JAKARTA– Badan Koordinasi Penanaman Modal (BKPM) akan memfasilitasi investasi dari penanaman modal existing di bidang smelter senilai US$ 612 Juta atau setara Rp 8,2 triliun terkait dengan beberapa kendala terkait kegiatan operasional mereka di Indonesia mulai dari mendapatkan bahan baku, masalah pajak dan insentif investasi, serta tenaga kerja. Franky Sibarani, Kepala BKPM, mengatakan pihaknya telah bertemu dengan perwakilan perusahaan serta induk perusahaan yang berpusat di Tiongkok.

Menurut Franky, induk perusahaan di Tiongkok memiliki sembilan perusahaan patungan di Indonesia termasuk pengembangan industri smelter dan PLTU di Morowali, Sulawesi Tengah. Investor terkait memiliki kapasitas produksi smelter nikel sebesar 300.000 ton dan PLTU dengan kapasitas mencapai 130 MW (2 x 65 MW). “Investasi yang dilakukan cukup penting, karena merupakan satu-satunya perusahaan di Indonesia yang mengolah ferronickel menjadi stainless steel,” ujar Franky dalam siaran pers.

smelter nikel

Investor Tiongkok sampaikan sejumlah kendala dalam operasional pembangunan smelter di Indonesia.

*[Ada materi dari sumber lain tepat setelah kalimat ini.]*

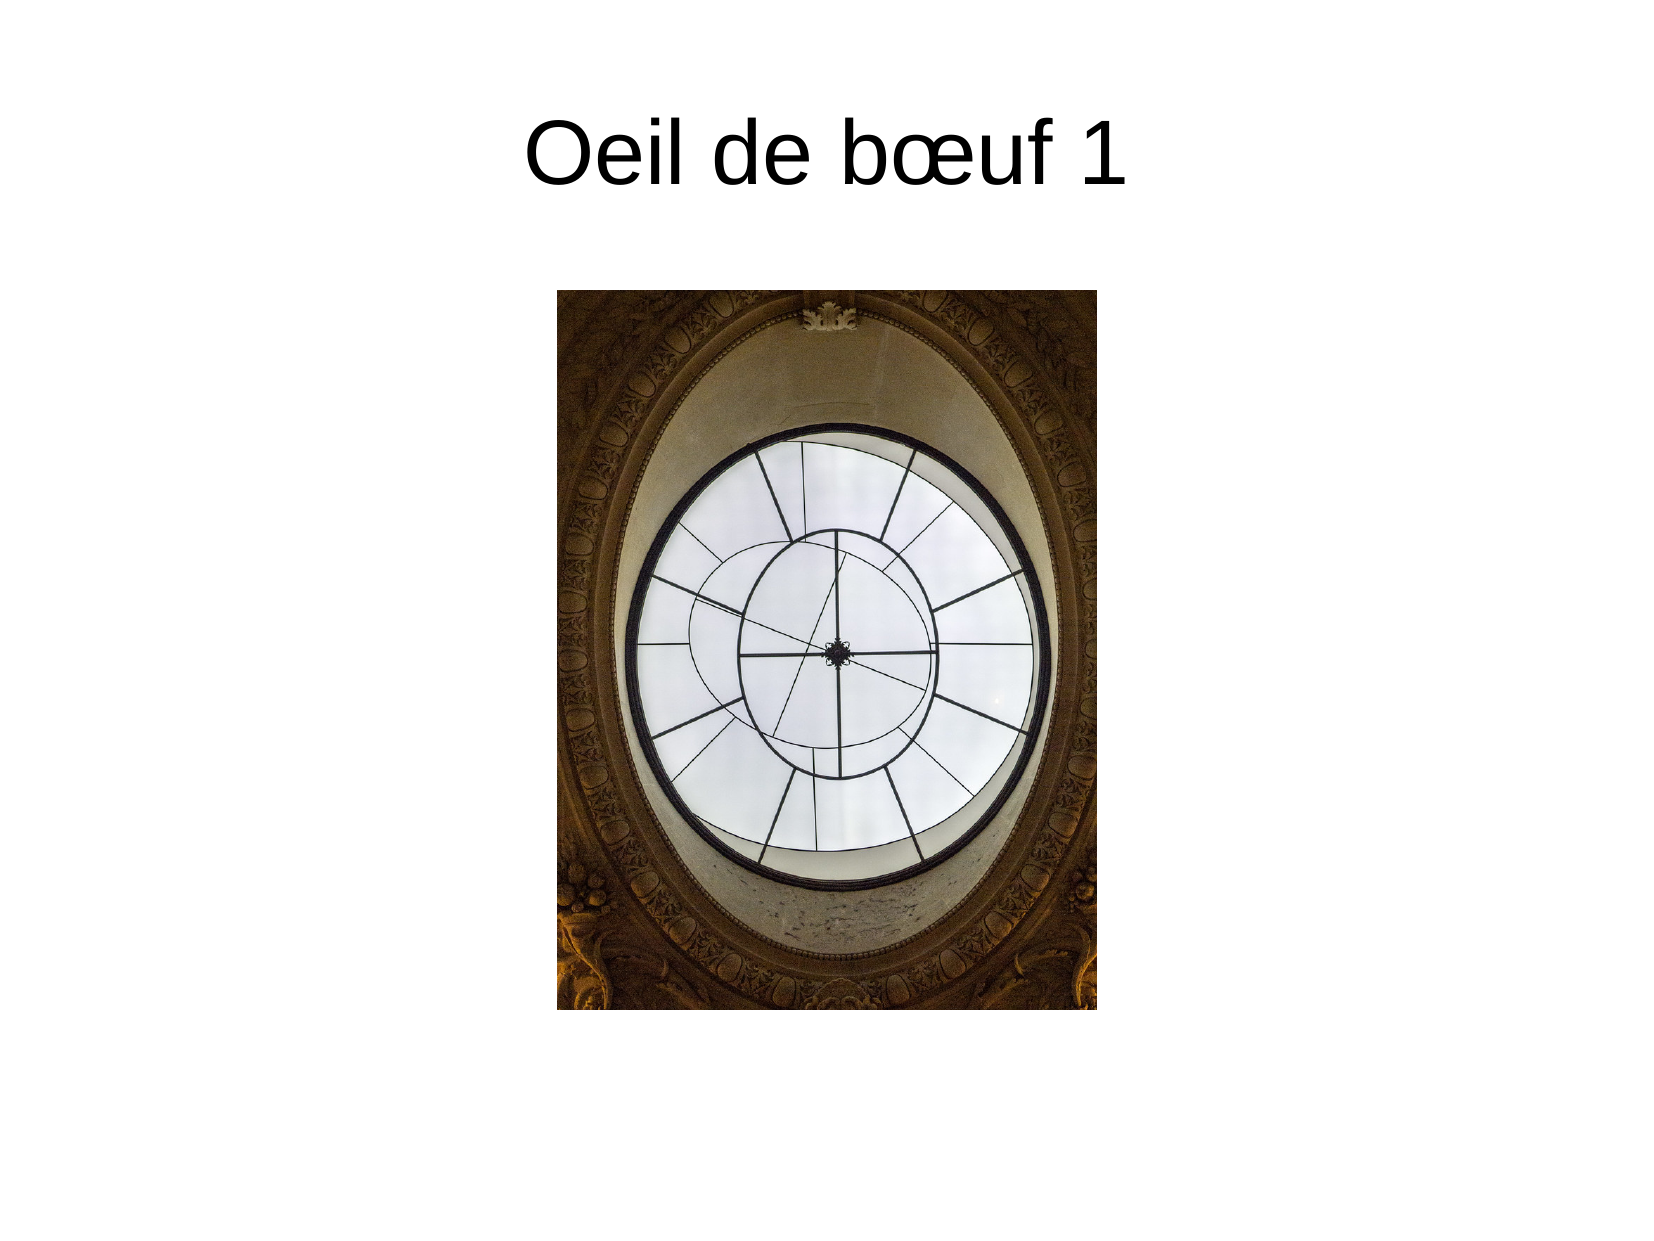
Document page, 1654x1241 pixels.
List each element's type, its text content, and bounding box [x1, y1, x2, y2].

picture [557, 290, 1097, 1010]
title Oeil de bœuf 1 [82, 49, 1571, 257]
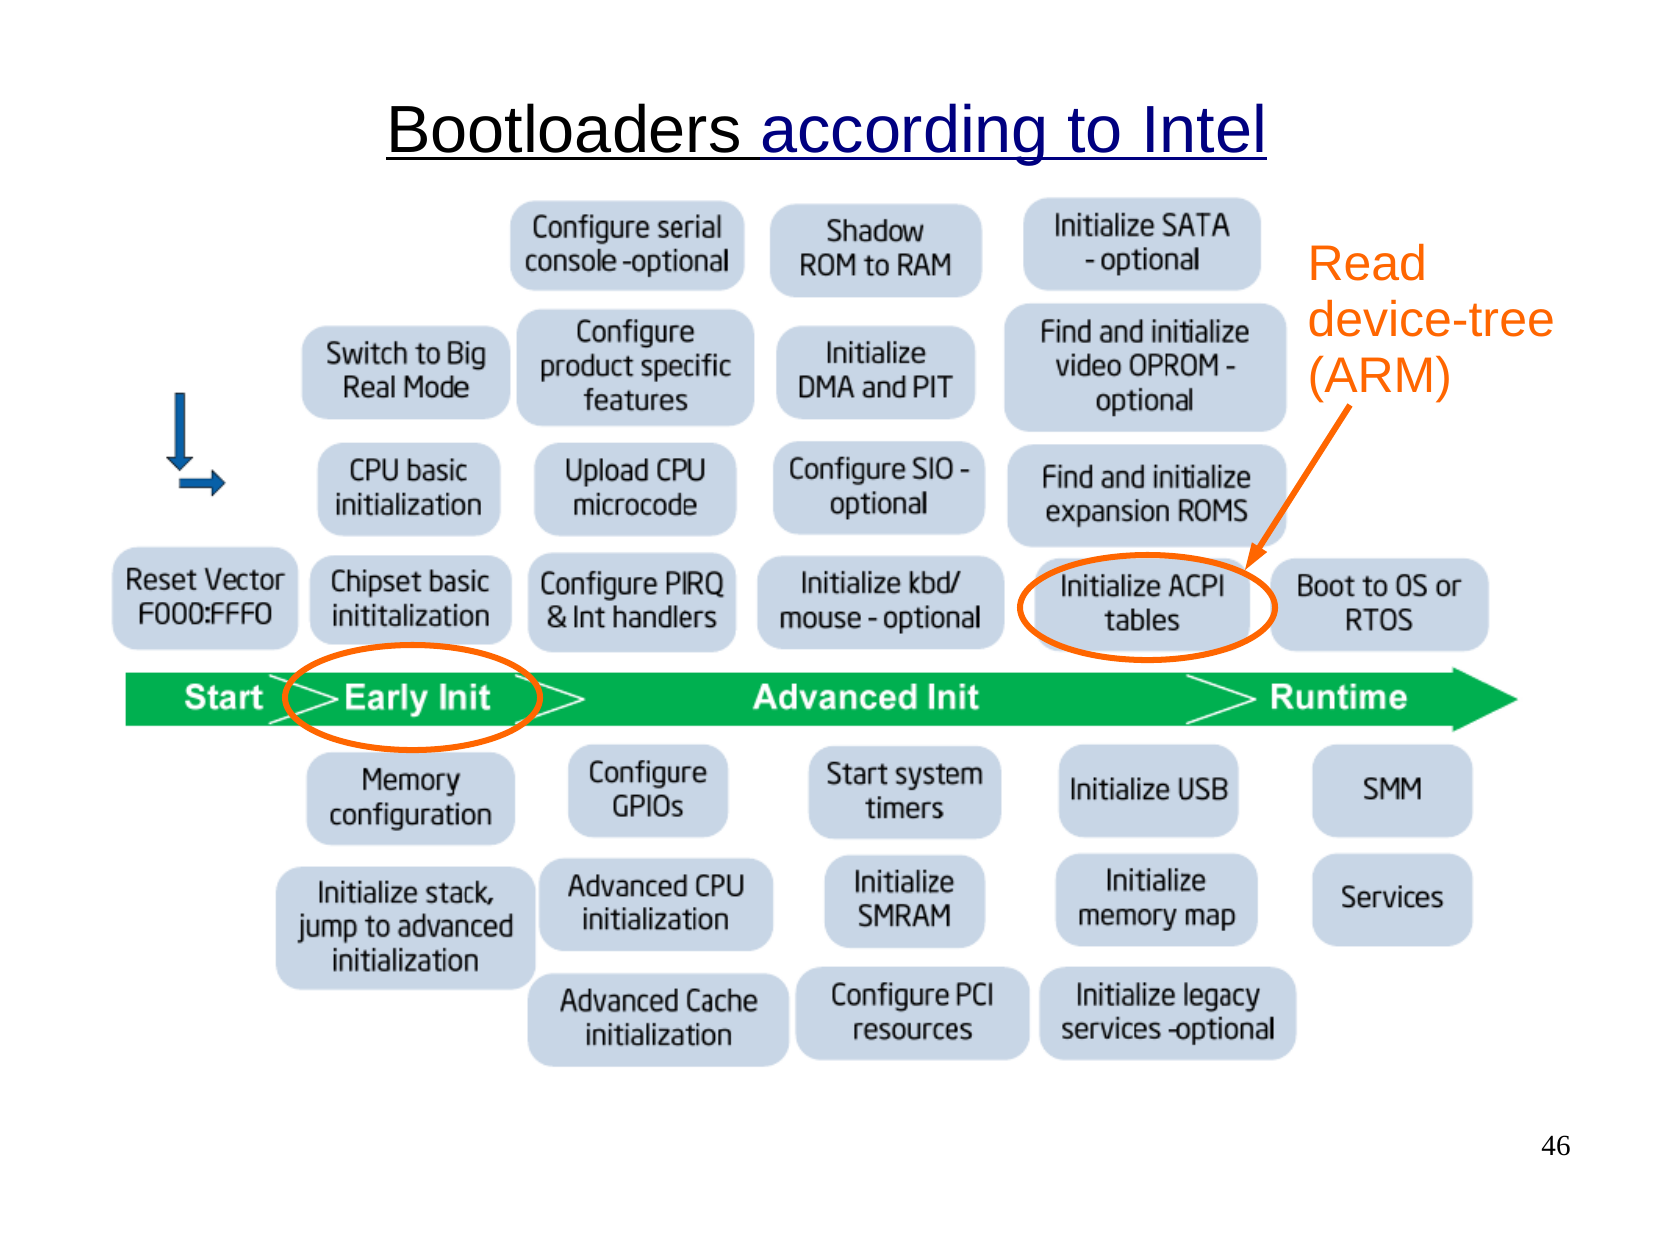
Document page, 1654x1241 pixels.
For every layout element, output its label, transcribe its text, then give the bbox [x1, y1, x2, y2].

picture [40, 149, 1635, 1114]
title Bootloaders according to Intel [82, 49, 1571, 211]
text_box Read device-tree (ARM) [1290, 225, 1575, 414]
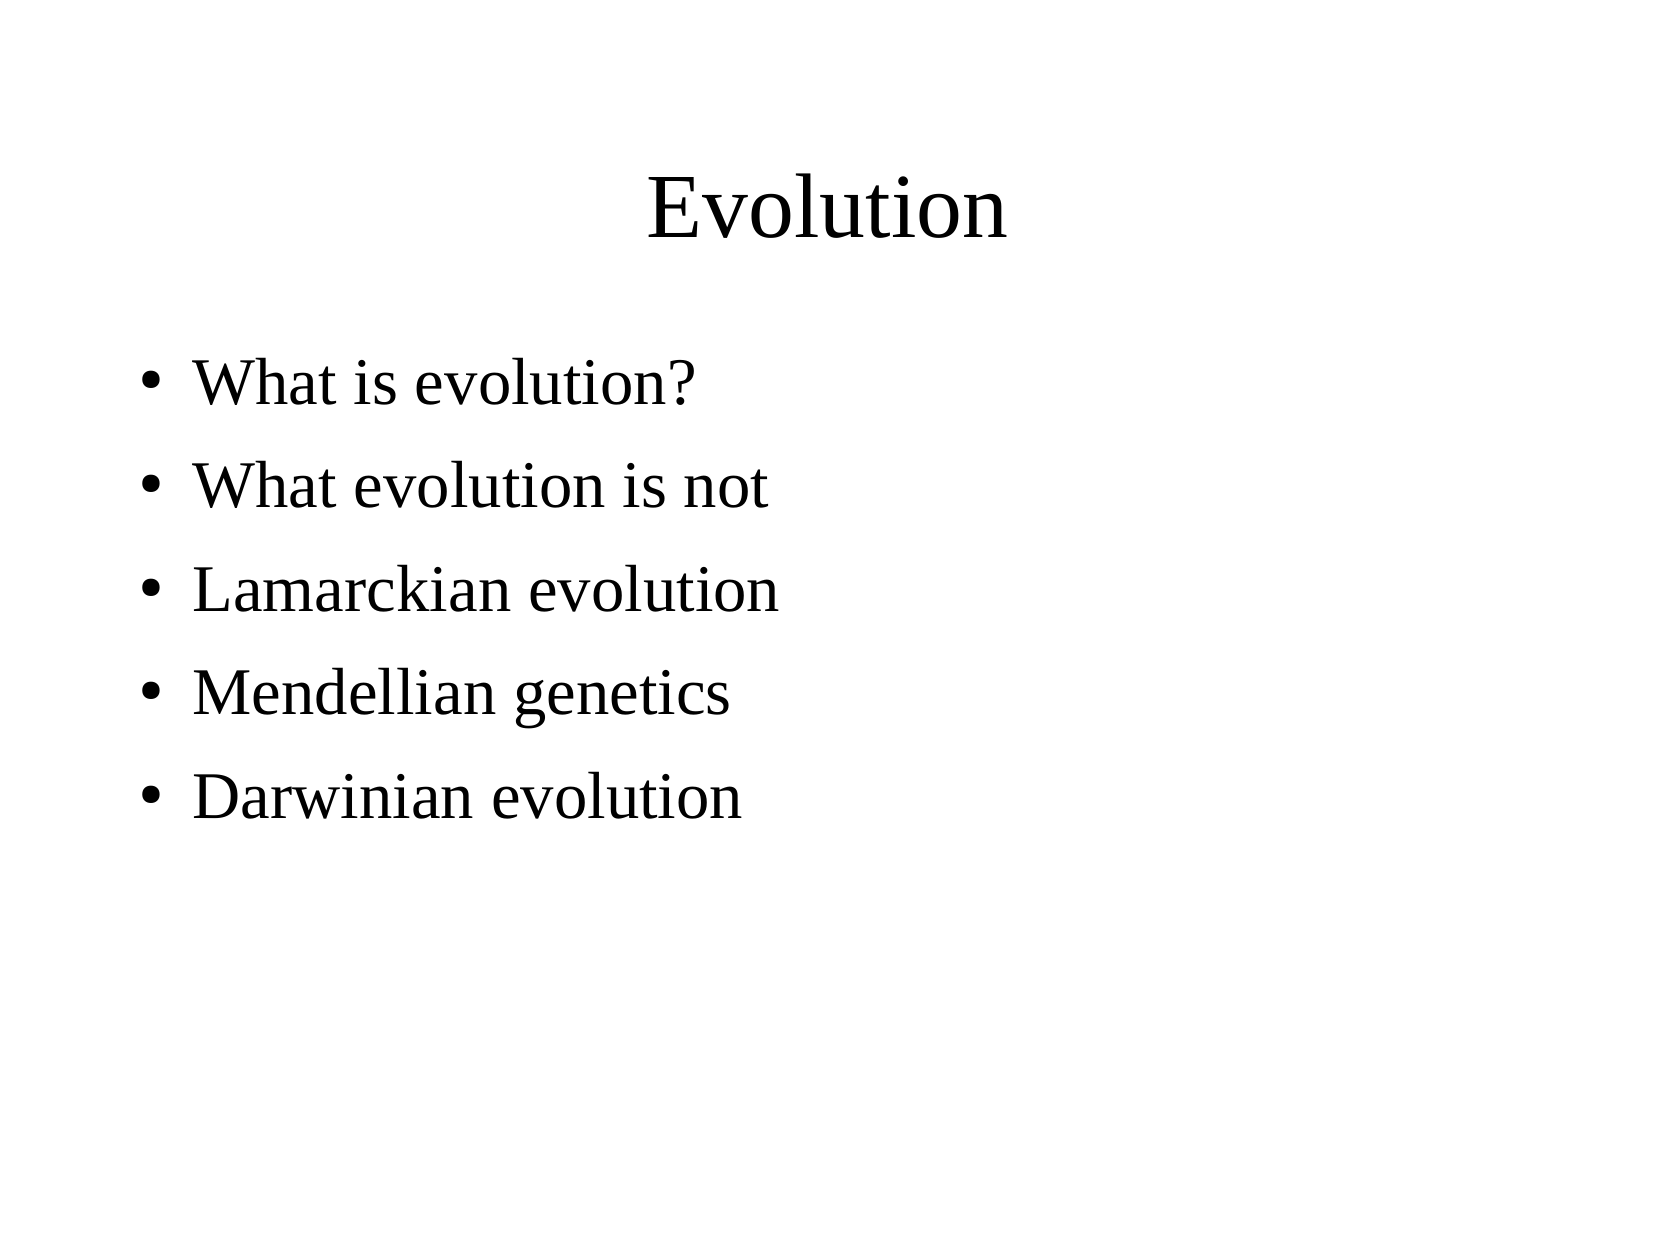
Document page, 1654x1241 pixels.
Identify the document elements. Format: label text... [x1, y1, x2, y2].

list What is evolution? What evolution is not Lamarckian evolution Mendellian genetics Darwinian evolution [121, 344, 1534, 1127]
title Evolution [121, 102, 1534, 311]
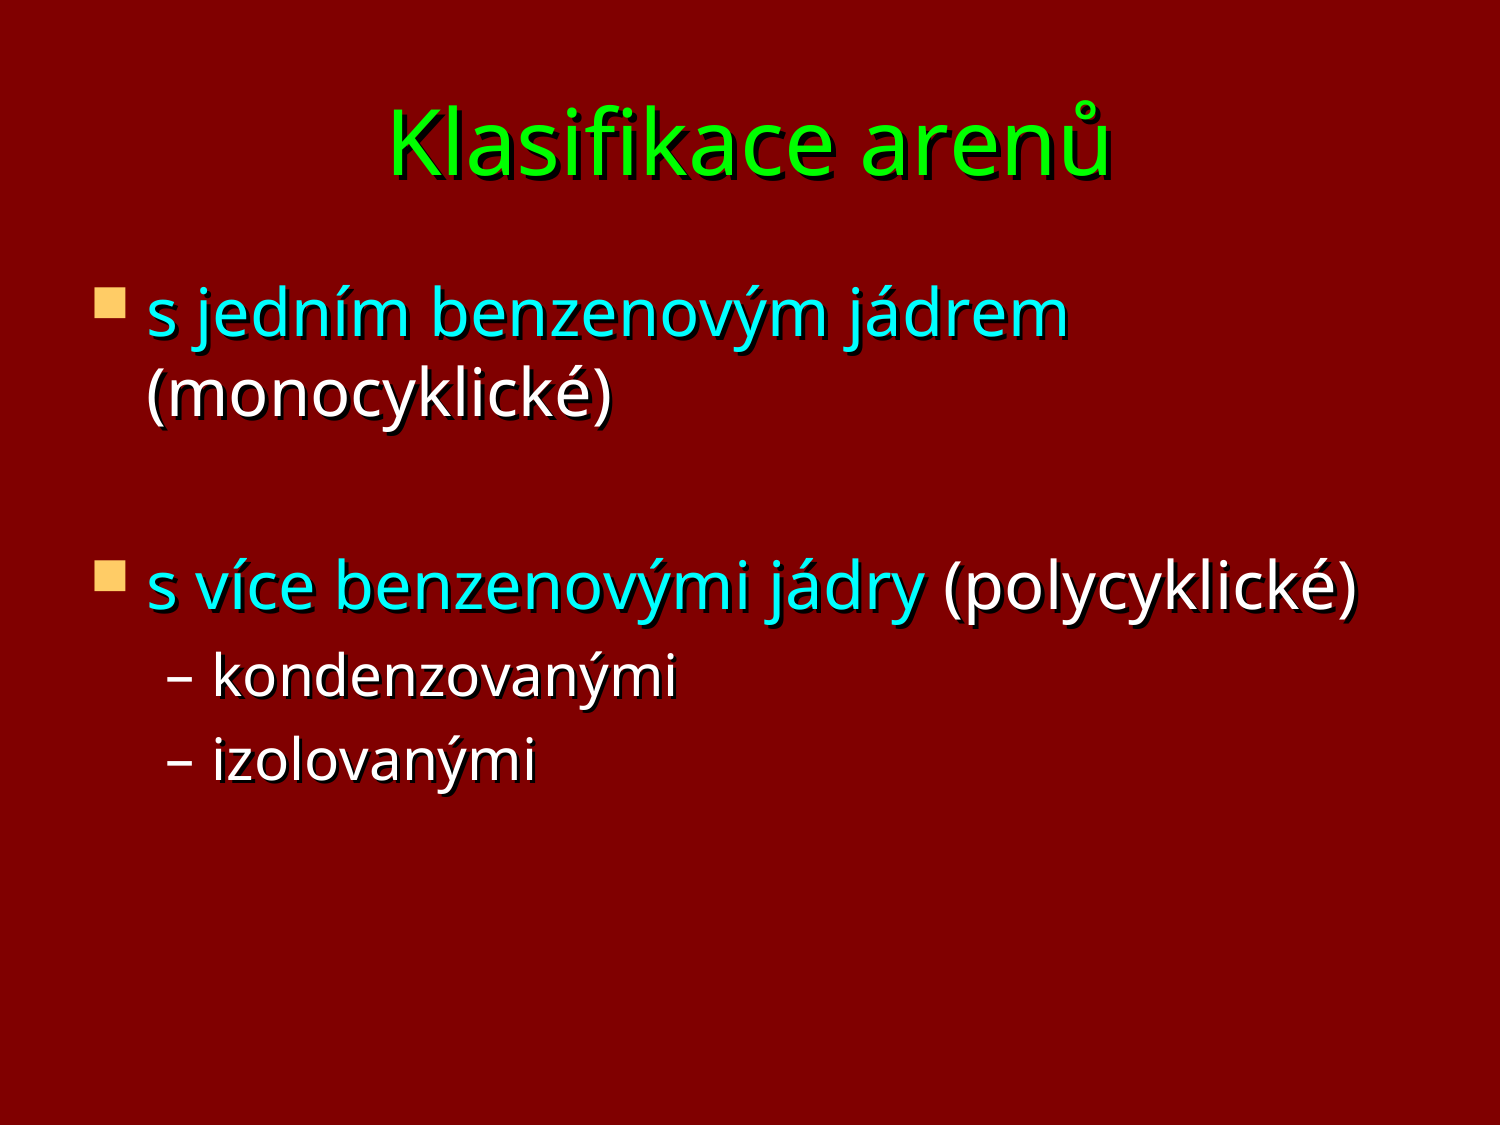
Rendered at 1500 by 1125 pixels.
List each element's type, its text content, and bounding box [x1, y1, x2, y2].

Franky mengatakan BKPM akan berkoordinasi dengan Kementerian dan Lembaga teknis terkait untuk mencarikan solusi dari persoalan yang diidentifikasi dari pertemuan dengan perwakilan induk perusahaan. Dia mencontohkan, perusahaan kesulitan memperoleh bahan baku dari provinsi lain karena ada peraturan yang tidak memperbolehkan mengambil bahan baku dari satu provinsi ke provinsi lain.

“Kami akan mengusulkan kepada kementerian terkait agar pelarangan penjualan bahan baku hasil tambang antar provinsi dihapus, karena hal tersebut melanggar UU,” lanjutnya.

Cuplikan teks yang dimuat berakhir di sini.